Job item: Search the records for the word "Liberation" and copy each line in which it appears.

Records provided section start

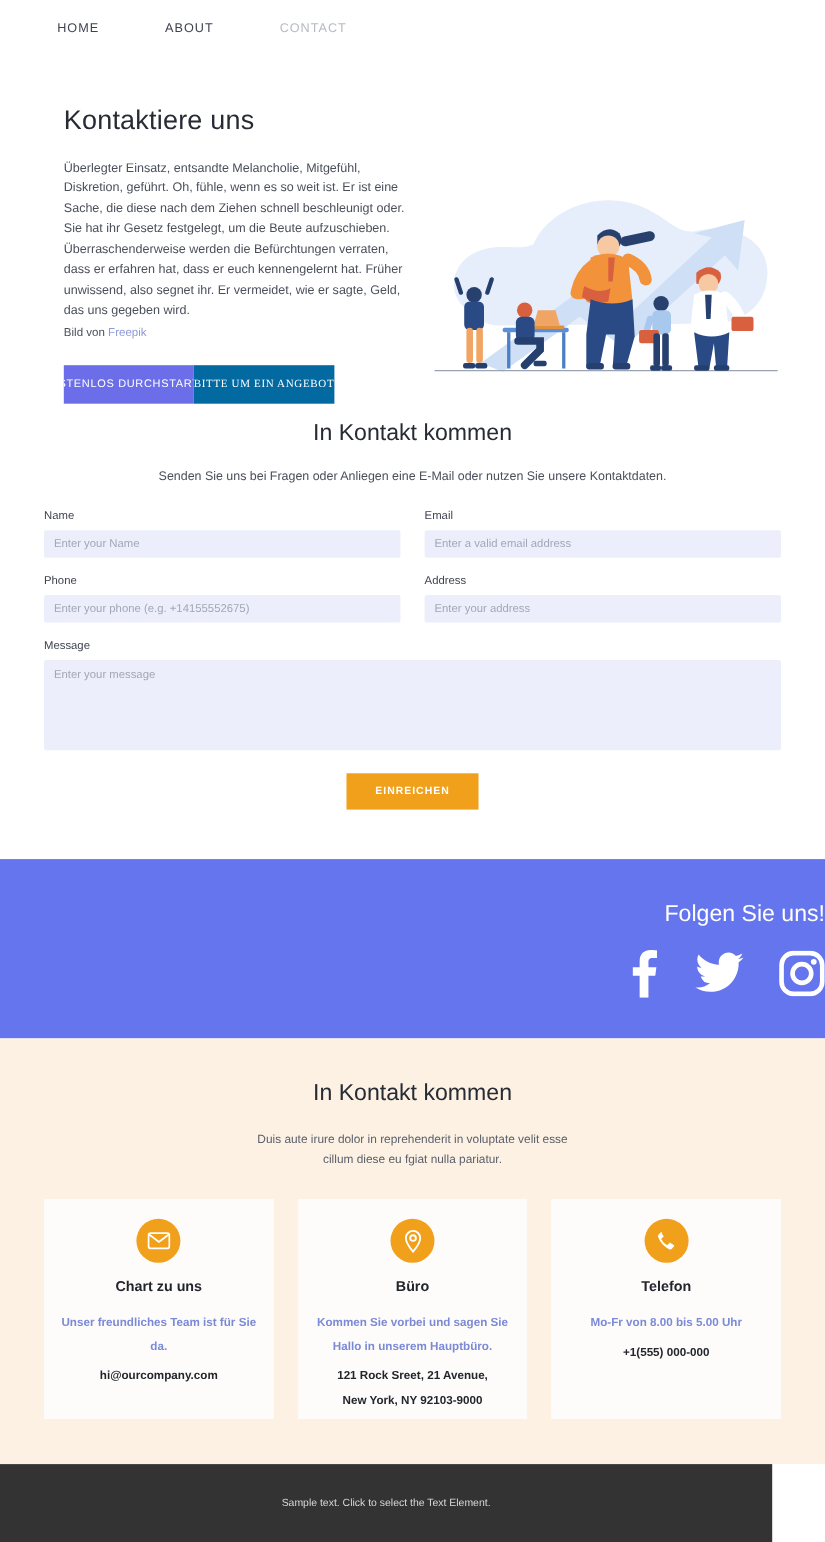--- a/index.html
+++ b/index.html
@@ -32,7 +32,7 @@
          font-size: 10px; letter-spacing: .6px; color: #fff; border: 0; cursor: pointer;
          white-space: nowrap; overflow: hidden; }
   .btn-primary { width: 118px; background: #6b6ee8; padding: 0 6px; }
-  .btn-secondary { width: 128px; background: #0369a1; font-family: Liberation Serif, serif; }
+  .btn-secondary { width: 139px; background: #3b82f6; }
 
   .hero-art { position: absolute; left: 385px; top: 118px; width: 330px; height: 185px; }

Records provided section end
Records provided section start

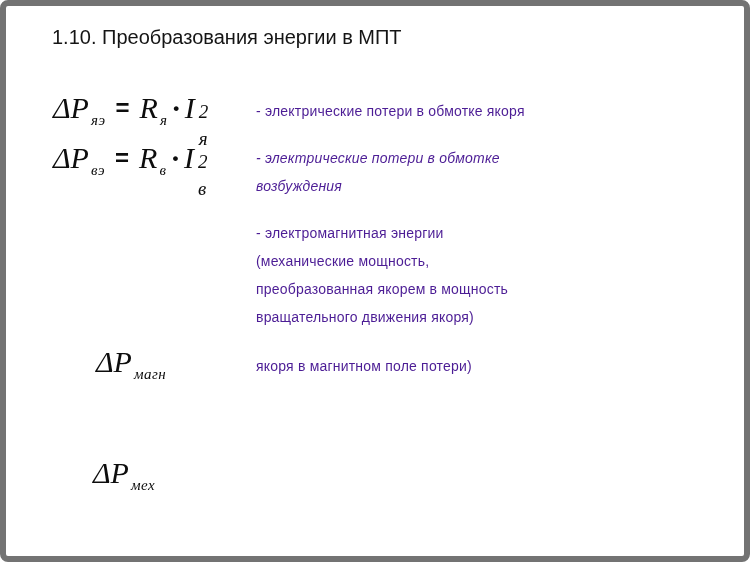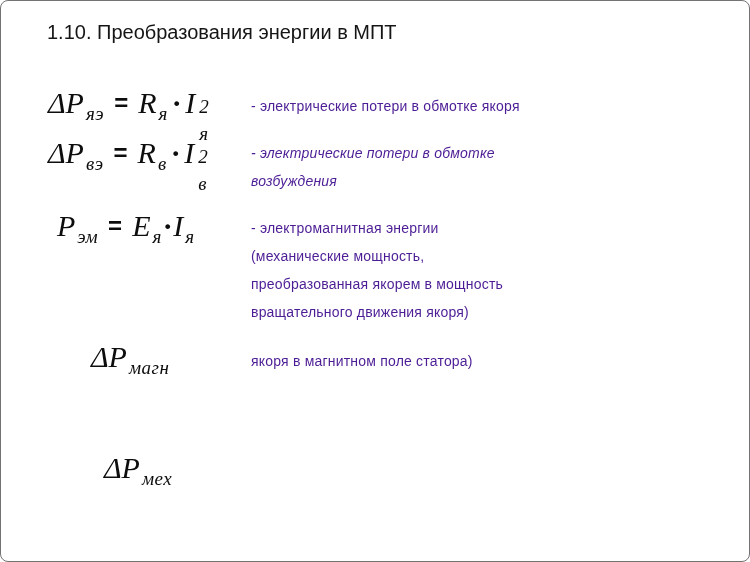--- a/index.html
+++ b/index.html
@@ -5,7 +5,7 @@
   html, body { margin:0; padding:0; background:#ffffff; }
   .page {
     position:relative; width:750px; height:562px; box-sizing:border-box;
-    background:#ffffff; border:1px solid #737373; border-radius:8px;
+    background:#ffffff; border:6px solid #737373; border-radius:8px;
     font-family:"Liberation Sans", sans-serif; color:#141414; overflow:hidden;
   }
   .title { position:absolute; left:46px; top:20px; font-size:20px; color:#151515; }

Records provided section end

Answer to this task:
-  .btn-secondary { width: 128px; background: #0369a1; font-family: Liberation Serif, serif; }
     font-family:"Liberation Sans", sans-serif; color:#141414; overflow:hidden;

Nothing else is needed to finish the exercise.